DIRECTIONS FOR THIS TASK =
Please continue the passage on the Australian tradition of mateship, picking up after its final quotation.

In addition to excluding women, mateship can also exclude other groups. Even Ward acknowledges that ‘the mateship of the pastoral workers rigidly excluded Asians’, a subject that Humphrey McQueen explores in detail in A New Britannia (1970). In a penetrating essay published twenty years ago in Meanjin, Dennis Altman, after observing how extraordinary it is that the myth of mateship has been so persistent, examines the various ways in which the myth has obfuscated our understanding of male bonding and sexuality, and militarised our understanding of loyalty. He concludes, however, that

we should not be too ready to abandon the concept altogether. A revamped ‘mateship’, one that ceases to exclude along lines of race and gender, and that stresses the sense of solidarity and co-operation, may well offer some cultural and ideological hope to a demoralised and deradicalized labor movement.

The authors of Imagining Australia: Ideas for Our Future (2004) – Macgregor Duncan, Andrew Leigh, David Madden, and Peter Tynan – are also intent on redefining the tradition of mateship instead of catapulting it. Acknowledging that ‘the rituals of mateship have been, historically, male-dominated – mateship has been quintessentially a relationship between Anglo-Celtic men’, they concede that ‘women, Indigenous Australians and non-Anglo immigrants have often been suspicious of elevating mateship to a higher role in Australian national identity’. They ‘strongly believe’ that:

mateship is a concept ripe to be updated. We should work up the notion of mateship so that, far from being something between blokes, it is used generically within the Australian community to refer to ‘good citizenship’ and an ‘ethic of care’ between citizens. It should come to be viewed as the connection that all Australians have between each other, regardless of our background, ethnicity, or circumstance, reflecting the humanist ideals of ‘brotherhood’, ‘fraternity’, ‘community’ and even ‘love’.

MATERIAL =
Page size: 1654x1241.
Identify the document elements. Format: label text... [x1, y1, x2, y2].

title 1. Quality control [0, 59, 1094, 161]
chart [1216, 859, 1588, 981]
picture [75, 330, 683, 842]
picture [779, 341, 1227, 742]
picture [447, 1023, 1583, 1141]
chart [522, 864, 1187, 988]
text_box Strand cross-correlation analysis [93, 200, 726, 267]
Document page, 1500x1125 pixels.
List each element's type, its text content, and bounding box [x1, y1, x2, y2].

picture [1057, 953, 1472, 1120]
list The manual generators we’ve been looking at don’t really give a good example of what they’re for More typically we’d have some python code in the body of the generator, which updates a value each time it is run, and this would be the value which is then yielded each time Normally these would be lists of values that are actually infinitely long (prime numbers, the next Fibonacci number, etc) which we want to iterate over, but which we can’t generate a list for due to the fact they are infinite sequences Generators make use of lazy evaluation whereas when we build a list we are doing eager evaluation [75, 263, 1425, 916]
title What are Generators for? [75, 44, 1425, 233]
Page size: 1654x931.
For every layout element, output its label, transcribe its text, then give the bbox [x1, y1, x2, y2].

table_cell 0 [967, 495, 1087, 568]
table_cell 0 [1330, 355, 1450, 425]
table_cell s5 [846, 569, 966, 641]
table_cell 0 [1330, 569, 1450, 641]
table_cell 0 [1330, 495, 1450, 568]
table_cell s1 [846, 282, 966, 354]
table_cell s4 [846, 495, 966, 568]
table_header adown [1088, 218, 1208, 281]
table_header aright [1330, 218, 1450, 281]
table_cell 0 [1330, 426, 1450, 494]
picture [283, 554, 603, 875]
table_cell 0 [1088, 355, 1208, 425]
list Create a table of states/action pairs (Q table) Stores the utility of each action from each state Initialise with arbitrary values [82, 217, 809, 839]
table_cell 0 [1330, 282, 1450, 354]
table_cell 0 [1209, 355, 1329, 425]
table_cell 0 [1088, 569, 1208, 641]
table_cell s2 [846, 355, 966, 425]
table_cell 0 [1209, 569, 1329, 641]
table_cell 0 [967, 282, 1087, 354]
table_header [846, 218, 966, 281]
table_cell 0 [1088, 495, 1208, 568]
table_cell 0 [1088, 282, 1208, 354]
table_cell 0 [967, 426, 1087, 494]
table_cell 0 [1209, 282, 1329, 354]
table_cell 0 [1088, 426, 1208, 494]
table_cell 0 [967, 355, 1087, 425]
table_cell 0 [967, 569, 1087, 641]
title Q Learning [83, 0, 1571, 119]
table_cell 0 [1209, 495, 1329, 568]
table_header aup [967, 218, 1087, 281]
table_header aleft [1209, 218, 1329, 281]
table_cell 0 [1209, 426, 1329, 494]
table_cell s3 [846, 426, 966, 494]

RESULT OF THIS EXERCISE =
There is obviously something attractive in this appeal to the wisdom of finding a middle ground between trenchant but occasionally glib critiques of mateship on the one hand, and reactionary, never-say-die defences on the other. Given the persistence of mateship, perhaps it is better for Australians to try to come to terms with this important part of their past and culture and to reconceive mateship rather than eliminate it. The authors of Imagining Australia see mateship as just one example among many traditional Australian values that political leaders ‘should continue to emphasize … when describing the type of country that they envisage for the future, but [should also, they claim] consciously try to expand the meaning of those values to make them more inclusive for all Australians’. According to this view, John Howard’s culpability would not be that he used the term ‘mateship’ in the preamble but that he did so without reinterpreting it to be more inclusive. ‘As a society,’ Imagining Australia claims, ‘we need to learn how to express the new values of tolerance, compassion and diversity through the language and the values of our history’.

The attempt to salvage certain qualities that remain attractive about mateship – e.g., loyalty, cooperation, compassion – while eliminating such unsavoury aspects as sexism and racism seems not only sensible to me but an important part of the larger project of connecting the past with the increasingly multicultural future. The question is whether this is a real possibility or a pipedream.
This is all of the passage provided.